Provider portals could also help streamline revenues and ensure that providers are accurately managing reimbursement. Payers including Harvard Pilgrim, Humana, and Health Partners Plans offer web-based provider portals to streamline claims submission and help providers navigate reimbursement policies and coding procedures.
In addition, automated claims processing technology could also help ensure payers are not wasting funds or over-reimbursing providers. Automated claims platforms can alert payers when they should intervene during reimbursement processes by detecting inefficiencies or clinical documentation errors within claims submissions.
Payers can improve MLR by adding in preventive care and programs that limit the growth of expensive beneficiary claims. Preventive and wellness programs also qualify as health improvement spending under federal MLR guidelines.
Chronic diseases are responsible for the majority of the nation’s healthcare spending, according to the CDC. Roughly 86 percent of the nation’s healthcare spending total comes from conditions created by chronic and mental health diseases.
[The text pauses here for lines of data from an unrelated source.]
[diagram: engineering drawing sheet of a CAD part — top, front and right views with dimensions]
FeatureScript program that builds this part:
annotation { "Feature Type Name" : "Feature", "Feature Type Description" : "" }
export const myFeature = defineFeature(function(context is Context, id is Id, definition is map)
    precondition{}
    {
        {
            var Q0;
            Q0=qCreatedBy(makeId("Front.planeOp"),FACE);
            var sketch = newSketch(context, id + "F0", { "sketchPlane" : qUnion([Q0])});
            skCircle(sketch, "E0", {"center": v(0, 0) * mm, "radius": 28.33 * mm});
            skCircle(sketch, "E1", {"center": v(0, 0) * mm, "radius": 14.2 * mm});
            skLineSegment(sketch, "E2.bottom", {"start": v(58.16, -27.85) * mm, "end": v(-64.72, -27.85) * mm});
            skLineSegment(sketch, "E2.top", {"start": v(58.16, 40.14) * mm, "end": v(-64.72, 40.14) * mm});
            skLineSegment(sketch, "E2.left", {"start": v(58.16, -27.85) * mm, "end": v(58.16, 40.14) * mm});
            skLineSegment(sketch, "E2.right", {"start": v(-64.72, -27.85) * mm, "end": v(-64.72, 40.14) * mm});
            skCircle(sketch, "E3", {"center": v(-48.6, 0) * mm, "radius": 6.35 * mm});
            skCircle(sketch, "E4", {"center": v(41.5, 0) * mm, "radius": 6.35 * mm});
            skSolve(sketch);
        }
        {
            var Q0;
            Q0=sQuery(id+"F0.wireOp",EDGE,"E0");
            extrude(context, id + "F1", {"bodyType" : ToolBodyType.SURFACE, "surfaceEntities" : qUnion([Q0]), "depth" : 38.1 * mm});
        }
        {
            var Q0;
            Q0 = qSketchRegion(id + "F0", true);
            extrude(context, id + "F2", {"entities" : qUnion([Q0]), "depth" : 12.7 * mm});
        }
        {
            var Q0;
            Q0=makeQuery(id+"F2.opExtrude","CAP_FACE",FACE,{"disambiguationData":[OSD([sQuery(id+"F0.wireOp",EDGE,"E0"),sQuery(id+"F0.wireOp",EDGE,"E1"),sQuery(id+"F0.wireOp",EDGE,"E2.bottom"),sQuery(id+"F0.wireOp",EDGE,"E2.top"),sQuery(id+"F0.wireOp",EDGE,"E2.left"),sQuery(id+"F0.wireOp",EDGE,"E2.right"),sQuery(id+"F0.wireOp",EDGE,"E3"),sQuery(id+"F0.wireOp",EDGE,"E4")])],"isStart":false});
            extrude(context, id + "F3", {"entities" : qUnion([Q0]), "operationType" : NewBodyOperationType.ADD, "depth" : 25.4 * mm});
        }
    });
Addressing preventive care and chronic diseases can help payers manage spending and improve patient outcomes before they require direct medical intervention.
Commercial payers have recently developed and launched preventive and holistic care programs to reduce the rate of chronic diseases among beneficiaries.
Kaiser Permanente experienced considerable improvements in cardiovascular health among beneficiary populations. The payer implemented a hypertension management program to reduce heart disease related deaths by 43 percent and doubled the rate of blood pressure control.
HealthTrust of New Hampshire, a state payer that covers benefits for public employees, used financial incentives to encourage preventive care and created a $3.2 million savings opportunity. The payer experienced lower spending as members improved healthy behaviors and used cost-effective healthcare resources.
Payers may also design new reimbursement models to focus on healthy behavior education and chronic disease prevention. CMS provides an example of how a preventive care model for diabetes can encourage providers to address prevention and create lower rates of diabetes health risks.
Payers also should explore Medicare and Medicare Advantage opportunities as older beneficiaries age out of traditional plans and enroll in Medicare-sponsored options.
Medicare enrollment data indicates that 59 million beneficiaries enrolled in any Medicare health plan during 2018. Thirty-seven million beneficiaries enrolled in traditional Medicare while the remaining 22 million enrolled in Medicare Advantage or a specialty Medicare plan.
Engaging older beneficiaries with health plan options may require plans to create new value-added features within their health plans. Adding Medicare Advantage plan value requires payers to consider cost-sharing totals, chronic disease management, and member engagement to appeal to beneficiary needs.
Capturing the attention of new consumers may require payers to overhaul member engagement strategies and optimize health plan marketing.
Investments in customer service technology can help payers address common consumer frustrations with health plan purchasing by making it easy for members to choose available plan options.
Additional consumer engagement tactics, such as data-driven marketing, can help payers attract and target customers to health plans based on customer characteristics. Using data-driven techniques can help payers write copy and design sales collateral to attract new members.
Payers can generate strong financial outcomes by finding emerging health plan markets as well as becoming health plan innovators within those markets. Successful health plan options are financially efficient while creating engaging and valuable healthcare experiences for beneficiaries.